Sen. Panfilo Lacson, who is not unfamiliar with tough-fist actions, backed Sarah, saying the situation could have gotten worse had the mayor not intervened in the demolition. “Our countrymen who are criticizing her just see the act of hitting. They do not see the social dimension, the social impact to the constitutents of Mayor Sara,” he said.

Gabriela party-list Rep. Emmie de Jesus And Bagong Alyansang Makabayan also hailed Sara’s action.

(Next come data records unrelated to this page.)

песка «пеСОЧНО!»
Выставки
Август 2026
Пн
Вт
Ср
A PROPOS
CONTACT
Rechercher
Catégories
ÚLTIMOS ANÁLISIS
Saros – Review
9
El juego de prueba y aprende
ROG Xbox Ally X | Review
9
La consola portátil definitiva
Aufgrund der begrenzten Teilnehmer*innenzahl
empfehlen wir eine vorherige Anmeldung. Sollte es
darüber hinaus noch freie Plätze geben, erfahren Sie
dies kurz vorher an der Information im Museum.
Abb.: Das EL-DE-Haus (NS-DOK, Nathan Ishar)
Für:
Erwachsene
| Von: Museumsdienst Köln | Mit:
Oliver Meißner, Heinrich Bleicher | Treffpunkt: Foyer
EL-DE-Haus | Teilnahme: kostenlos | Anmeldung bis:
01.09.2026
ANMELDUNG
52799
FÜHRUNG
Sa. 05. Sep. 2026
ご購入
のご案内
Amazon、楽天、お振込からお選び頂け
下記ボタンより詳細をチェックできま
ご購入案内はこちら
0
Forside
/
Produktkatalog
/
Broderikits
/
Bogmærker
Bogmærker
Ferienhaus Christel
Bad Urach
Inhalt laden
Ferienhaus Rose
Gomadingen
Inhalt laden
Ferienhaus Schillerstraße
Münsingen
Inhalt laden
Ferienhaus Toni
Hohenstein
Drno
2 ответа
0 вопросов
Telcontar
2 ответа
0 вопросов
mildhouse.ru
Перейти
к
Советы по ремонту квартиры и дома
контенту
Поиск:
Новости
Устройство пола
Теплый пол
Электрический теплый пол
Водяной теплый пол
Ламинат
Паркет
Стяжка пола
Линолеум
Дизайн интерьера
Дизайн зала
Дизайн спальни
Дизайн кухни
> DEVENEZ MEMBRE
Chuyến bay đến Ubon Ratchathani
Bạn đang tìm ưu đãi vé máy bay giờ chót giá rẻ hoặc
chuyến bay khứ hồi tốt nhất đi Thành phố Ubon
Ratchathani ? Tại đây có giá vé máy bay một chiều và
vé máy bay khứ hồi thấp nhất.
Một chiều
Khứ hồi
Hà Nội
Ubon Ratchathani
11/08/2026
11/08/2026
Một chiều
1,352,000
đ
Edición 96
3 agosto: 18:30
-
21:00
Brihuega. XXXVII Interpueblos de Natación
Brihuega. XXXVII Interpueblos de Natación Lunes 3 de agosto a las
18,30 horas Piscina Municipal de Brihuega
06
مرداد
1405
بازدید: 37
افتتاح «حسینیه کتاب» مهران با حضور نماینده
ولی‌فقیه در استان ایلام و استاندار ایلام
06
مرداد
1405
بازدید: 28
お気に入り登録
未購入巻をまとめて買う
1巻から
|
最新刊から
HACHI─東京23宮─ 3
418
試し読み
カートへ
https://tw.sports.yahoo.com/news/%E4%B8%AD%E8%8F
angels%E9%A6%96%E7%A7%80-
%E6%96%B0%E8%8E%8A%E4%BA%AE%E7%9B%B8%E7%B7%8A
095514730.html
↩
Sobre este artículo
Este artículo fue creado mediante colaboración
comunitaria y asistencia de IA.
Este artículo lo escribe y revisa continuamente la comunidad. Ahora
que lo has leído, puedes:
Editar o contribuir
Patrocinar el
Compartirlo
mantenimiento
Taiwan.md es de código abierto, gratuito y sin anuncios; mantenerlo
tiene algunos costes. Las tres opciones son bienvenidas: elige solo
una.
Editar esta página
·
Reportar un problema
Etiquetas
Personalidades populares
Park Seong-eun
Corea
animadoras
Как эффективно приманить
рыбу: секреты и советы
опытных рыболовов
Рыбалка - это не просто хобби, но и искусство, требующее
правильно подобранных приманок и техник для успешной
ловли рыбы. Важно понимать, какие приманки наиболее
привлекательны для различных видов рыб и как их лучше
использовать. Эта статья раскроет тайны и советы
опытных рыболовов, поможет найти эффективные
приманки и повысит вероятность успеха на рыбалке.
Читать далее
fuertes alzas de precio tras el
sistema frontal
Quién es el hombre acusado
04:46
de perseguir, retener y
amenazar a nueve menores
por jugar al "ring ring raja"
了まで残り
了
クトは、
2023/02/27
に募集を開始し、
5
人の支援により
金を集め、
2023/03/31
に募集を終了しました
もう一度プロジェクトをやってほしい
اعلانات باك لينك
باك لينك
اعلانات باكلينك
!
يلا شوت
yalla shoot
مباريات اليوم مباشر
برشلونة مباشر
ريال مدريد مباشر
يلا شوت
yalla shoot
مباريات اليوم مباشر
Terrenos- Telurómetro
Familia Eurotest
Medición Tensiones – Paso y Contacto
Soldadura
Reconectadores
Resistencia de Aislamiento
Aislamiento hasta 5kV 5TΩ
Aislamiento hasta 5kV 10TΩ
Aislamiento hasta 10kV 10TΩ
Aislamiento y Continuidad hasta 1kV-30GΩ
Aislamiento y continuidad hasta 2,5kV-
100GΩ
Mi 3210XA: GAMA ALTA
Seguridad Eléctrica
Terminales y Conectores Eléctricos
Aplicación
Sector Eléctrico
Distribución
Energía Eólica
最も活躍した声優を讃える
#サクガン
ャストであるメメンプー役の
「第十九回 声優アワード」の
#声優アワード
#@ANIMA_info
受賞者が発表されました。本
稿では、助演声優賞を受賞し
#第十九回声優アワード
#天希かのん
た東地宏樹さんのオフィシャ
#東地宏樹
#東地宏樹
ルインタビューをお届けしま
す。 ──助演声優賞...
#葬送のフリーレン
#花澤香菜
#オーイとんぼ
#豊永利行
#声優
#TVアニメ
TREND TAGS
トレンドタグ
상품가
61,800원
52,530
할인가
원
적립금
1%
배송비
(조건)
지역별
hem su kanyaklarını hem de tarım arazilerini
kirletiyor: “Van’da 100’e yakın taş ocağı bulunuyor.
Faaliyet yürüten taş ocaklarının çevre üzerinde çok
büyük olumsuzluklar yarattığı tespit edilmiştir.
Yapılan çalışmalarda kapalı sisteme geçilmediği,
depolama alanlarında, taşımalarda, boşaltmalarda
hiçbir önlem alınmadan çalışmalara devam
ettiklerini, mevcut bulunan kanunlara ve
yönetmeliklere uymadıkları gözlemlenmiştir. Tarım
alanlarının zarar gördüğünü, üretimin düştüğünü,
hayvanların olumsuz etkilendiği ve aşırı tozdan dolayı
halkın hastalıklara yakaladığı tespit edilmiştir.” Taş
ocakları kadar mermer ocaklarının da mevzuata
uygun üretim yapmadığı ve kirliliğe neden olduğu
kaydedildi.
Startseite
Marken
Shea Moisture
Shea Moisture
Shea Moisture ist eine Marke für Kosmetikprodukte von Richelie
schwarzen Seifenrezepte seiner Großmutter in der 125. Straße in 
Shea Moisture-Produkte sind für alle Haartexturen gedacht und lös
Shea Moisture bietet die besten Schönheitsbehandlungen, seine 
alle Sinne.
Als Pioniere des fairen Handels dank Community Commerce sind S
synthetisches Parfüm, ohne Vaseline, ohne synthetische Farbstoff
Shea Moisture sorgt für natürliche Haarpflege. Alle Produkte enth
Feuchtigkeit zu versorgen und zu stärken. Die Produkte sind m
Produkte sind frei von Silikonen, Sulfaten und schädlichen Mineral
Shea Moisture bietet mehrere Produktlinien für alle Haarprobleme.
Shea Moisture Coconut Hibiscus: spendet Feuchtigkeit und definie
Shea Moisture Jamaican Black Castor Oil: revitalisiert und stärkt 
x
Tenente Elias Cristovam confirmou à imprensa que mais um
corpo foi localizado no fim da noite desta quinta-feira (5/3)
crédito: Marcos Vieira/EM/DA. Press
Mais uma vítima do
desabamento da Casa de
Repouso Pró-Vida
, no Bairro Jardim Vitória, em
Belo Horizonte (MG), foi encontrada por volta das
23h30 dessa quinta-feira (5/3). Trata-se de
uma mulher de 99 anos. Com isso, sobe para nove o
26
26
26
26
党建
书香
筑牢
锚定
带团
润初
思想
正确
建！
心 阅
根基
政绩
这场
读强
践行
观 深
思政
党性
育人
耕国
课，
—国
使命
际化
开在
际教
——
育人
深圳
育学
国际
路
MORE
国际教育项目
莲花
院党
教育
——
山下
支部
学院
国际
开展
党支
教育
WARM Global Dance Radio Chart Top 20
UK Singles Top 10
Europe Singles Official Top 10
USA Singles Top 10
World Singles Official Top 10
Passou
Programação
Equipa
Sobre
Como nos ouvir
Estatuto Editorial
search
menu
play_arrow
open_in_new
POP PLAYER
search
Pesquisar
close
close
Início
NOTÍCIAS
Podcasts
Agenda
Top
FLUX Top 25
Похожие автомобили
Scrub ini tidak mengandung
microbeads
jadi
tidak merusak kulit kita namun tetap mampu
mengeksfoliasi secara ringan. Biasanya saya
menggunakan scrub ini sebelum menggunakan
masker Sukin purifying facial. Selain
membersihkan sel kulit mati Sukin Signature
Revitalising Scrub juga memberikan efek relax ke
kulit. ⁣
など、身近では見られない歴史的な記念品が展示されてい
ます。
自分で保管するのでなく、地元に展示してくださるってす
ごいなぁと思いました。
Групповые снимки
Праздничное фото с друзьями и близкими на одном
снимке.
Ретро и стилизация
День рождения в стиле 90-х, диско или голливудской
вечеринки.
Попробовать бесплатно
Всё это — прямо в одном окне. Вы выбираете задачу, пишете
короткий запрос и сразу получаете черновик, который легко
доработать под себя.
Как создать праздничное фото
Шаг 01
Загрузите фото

“I admire Mayor Sara Duterte for standing up for the embattled urban poor families of Davao who, while having to cope with the aftermath of floods, met the callous demolition attempt of the Davao sheriff,” De Jesus said in a statement. “She stood up for the poor especially at a time of adversity.”
There is this side of me that says Sara should indeed be hailed for standing up for the poor, but there is, on the other hand, the side that tells me what she did was wrong. She was doing right up to the time she dressed down both the angry mob, on one hand, and the policemen and the demolition team, on the other, and told them to stop the violence. She was still right in dressing down the sheriff for refusing her request for a two-hour delay in the demolition until she could reassure the residents that they would be properly relocated.

But when she let loose her fists on a sheriff who was already shaking in fear, that was when she crossed the line between right and wrong, between being a hero and being a villain.

Those four punches all but obliterated the heroic act of standing in the middle of two combating forces and quieting them down, and the bigger-than-life act of standing up for the poor and the oppressed.

Suddenly, she was the typical local political lord who punishes those who dare defy her. Suddenly, she was a goon mayor who thinks she is above the law. Suddenly, she was the arrogant warlord who threatens people into submission.

There can never be an excuse for violent behavior. She was supposed to be there to prevent violence, but when the contending parties were willing to call the fight off, she launched her own violence on a sheriff who was there to enforce a court order. She was supposed to protect the rights of her downtrodden constituents, but she was not hesitant to violate the rights of a lowly bureaucrat. As a lawyer, she took an oath to uphold the law, and yet she showed disrespect for the law by beating an agent of the law and by preventing the lawful enforcement of a court order.

In the end, Sara Duterte was a study in contrast. Who is the real Sara Duterte? Is she a hero or a heel?